Electronics giant Panasonic has upgraded its annual earnings targets thanks to a weak yen and robust demand for its automotive products.
The Osaka-based company on Monday raised its annual profit forecast for the year to March to ¥210 billion ($1.9 billion), up from an earlier projection of ¥160 billion.
The company now expects an annual operating profit of ¥350 billion, up from a previous target of ¥335 billion. It raised an annual sales target to ¥7.95 trillion from ¥7.8 trillion.
The company has been enjoying a solid recovery, particularly with healthy sales of electronics products for automobiles such as navigation units.
Panasonic said in a statement it also benefited from currency exchange rates, as “the yen has weakened against major currencies such as the euro.”
“Despite being affected by material cost hikes, profitability has improved through (cost cuts) in addition to the effect of exchange rates due to the weaker yen,” it said.
For the last nine months to December, Panasonic said its net profit edged up 1.3 percent to ¥200.1 billion.
But its operating profit surged 14.9 percent to ¥316.7 billion. Sales during the three quarters rose 9.0 percent to ¥5.91 trillion.

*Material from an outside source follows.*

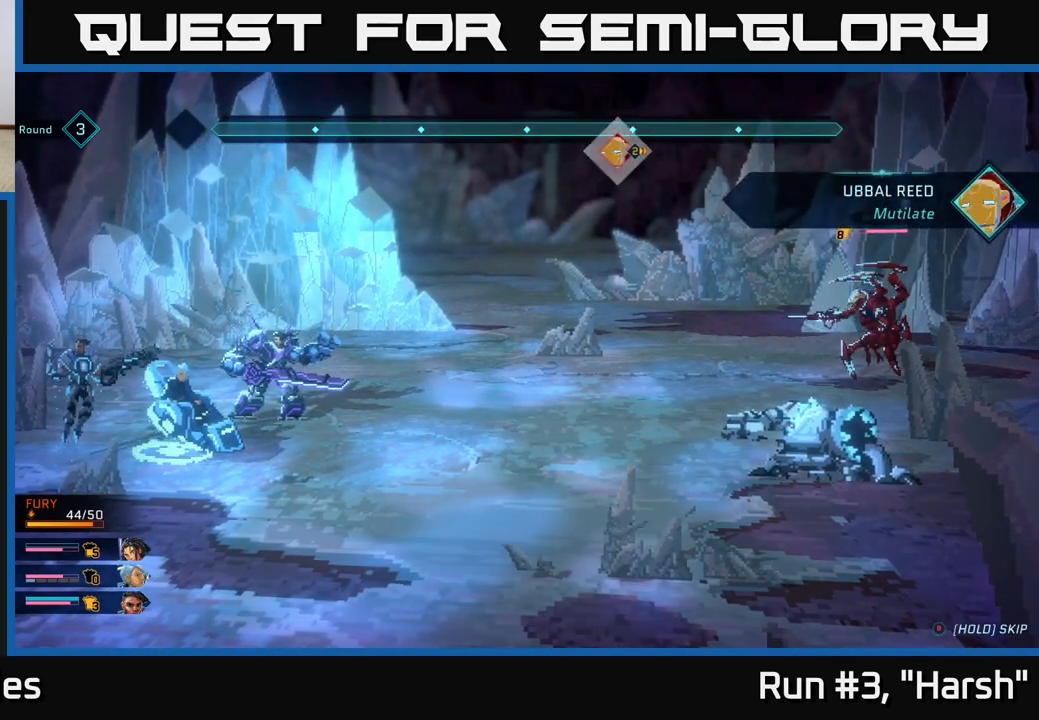
{"buttons": [], "left_stick": "center", "right_stick": "center", "events": []}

Panasonic has partnered with local automotive titan Toyota and has provided batteries for U.S. electric vehicle innovator Tesla, as it explores ways to expand beyond its mainstay electronics.

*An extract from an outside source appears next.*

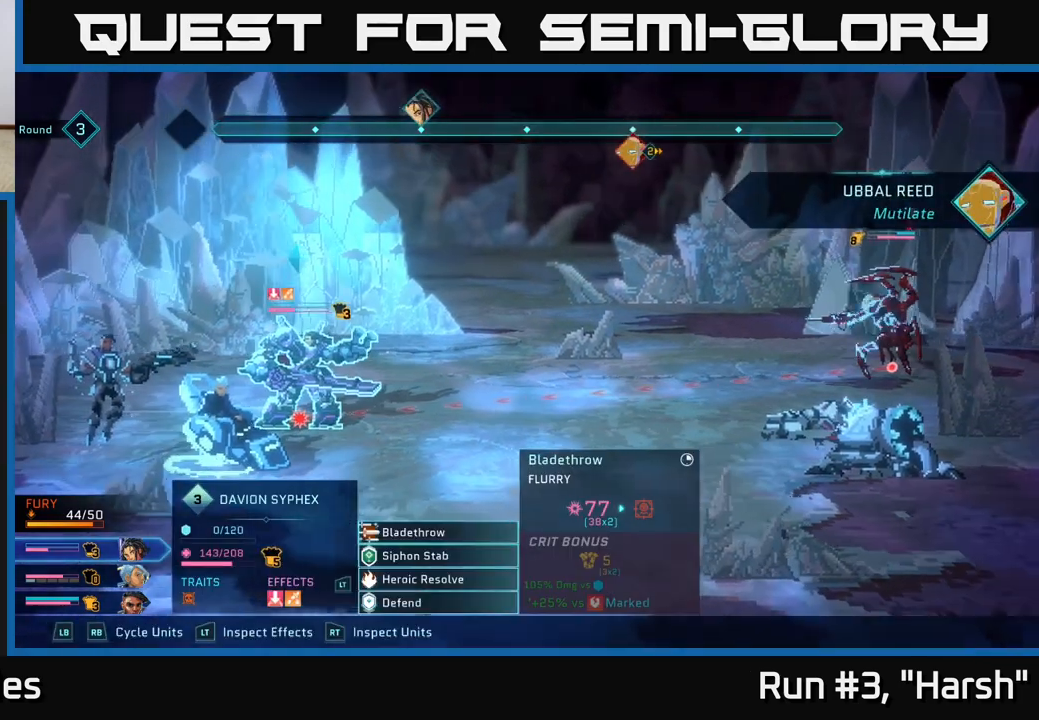
{"buttons": [], "left_stick": "center", "right_stick": "center", "events": []}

“Its earnings will likely stay on the growth path” for the year to March, Masahiko Ishino, an analyst at Tokai Tokyo Research Institute, said ahead of the release.
Jointly with Tesla, Panasonic produces lithium-ion battery cells at a “gigafactory” but Tesla’s new mass-market model has been hit by a production delay.
“Business with Tesla doesn’t seem going very well even though it may not have a significant negative impact on earnings immediately,” Ishino added.
Panasonic has also kicked off talks with Toyota over a possible tie-up to develop, produce and recycle automotive batteries.
The talks could be seen as a pre-emptive move by Panasonic in case business with Tesla stalls, Ishino said.
“Investors are giving heed to its longer-term future prospect of profits rather than immediate gains, as the industrial structure has been changing,” he said.